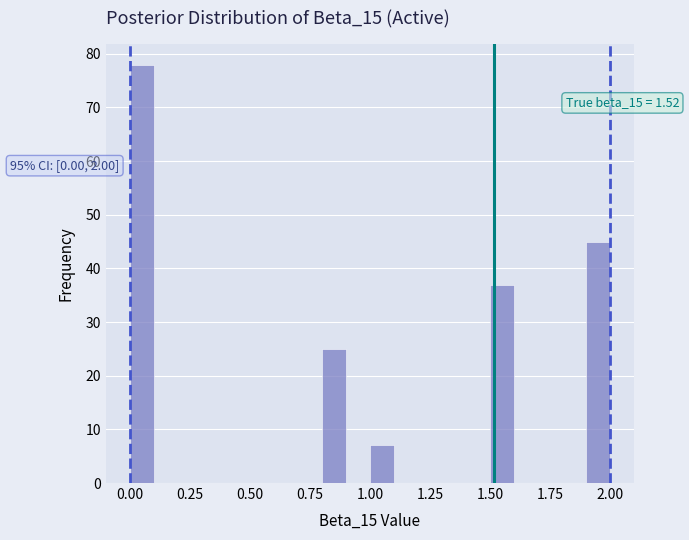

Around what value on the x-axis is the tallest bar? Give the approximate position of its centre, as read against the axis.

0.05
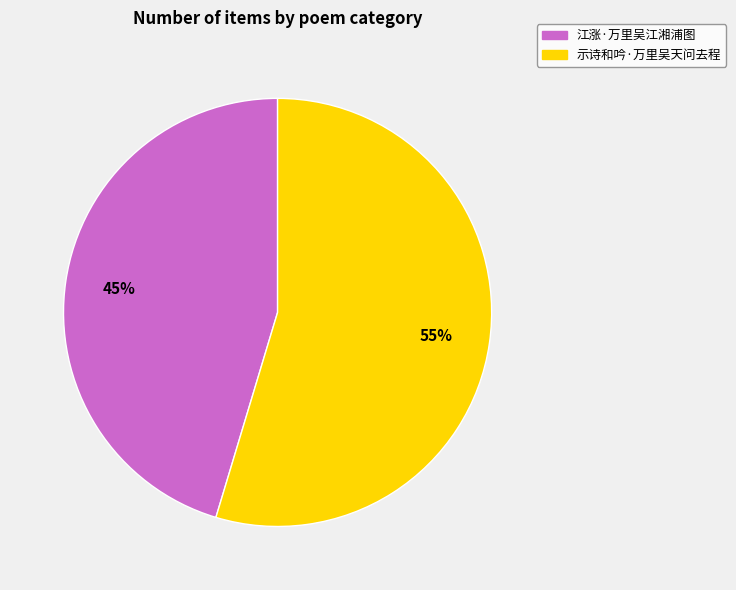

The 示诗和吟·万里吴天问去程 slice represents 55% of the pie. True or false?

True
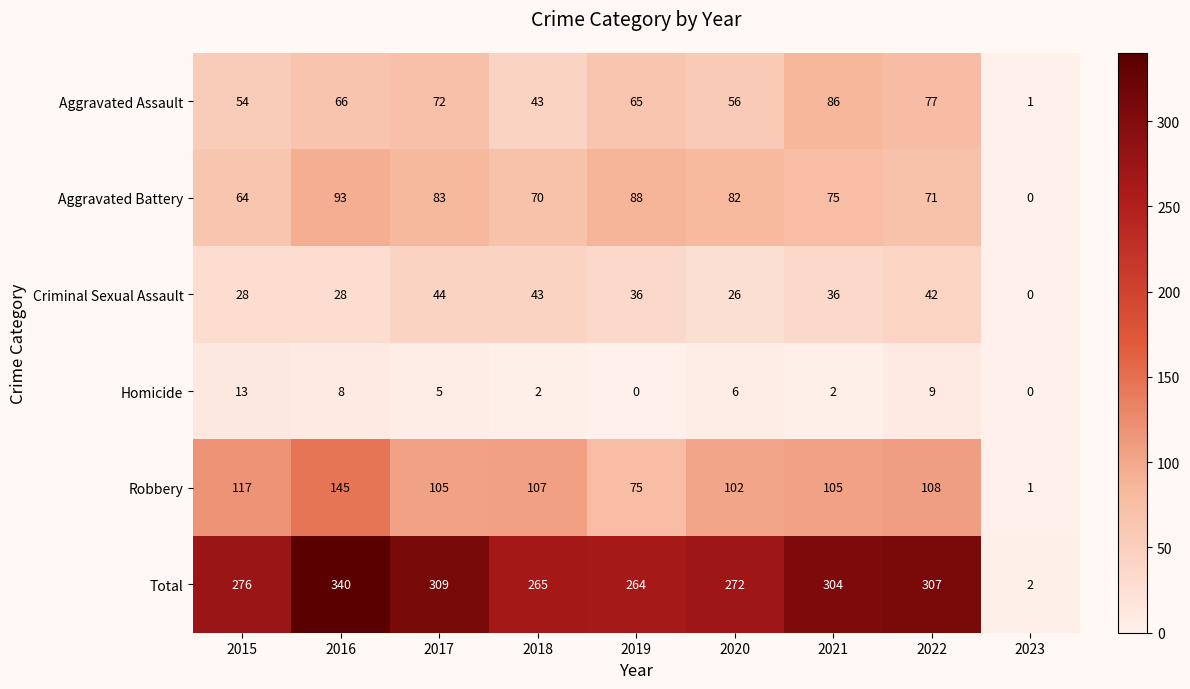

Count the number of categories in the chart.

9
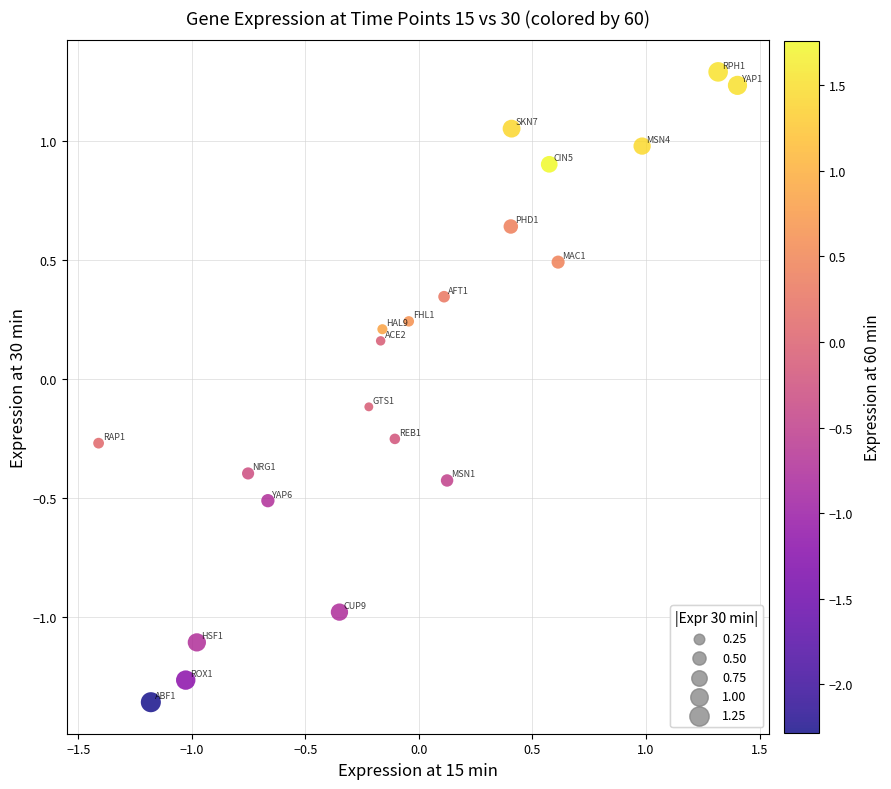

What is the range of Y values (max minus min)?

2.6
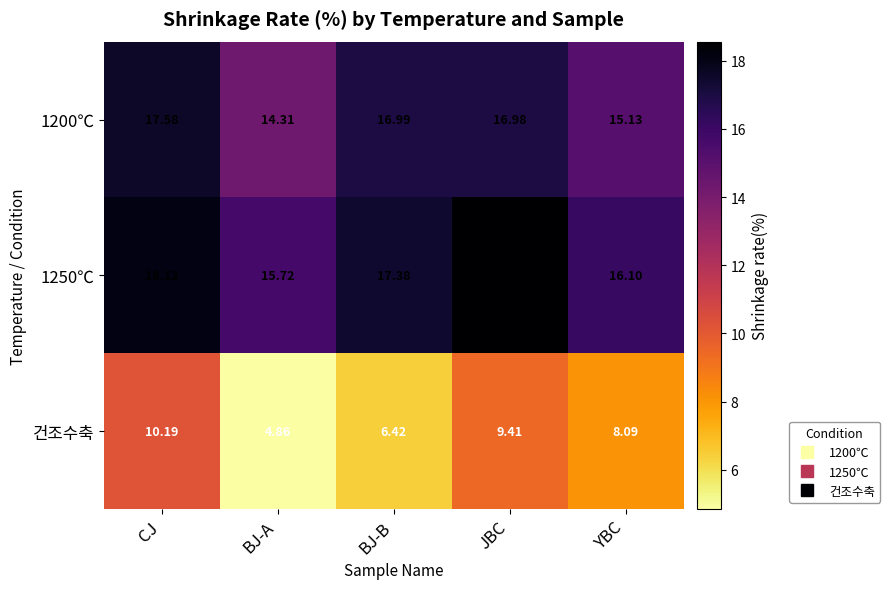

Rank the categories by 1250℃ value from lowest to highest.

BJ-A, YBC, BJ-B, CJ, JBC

_ _ _ _ _

Exercise objective
How many lines of the data above contain the string "True"? Case counts; reply with the number only.

Problem solution
2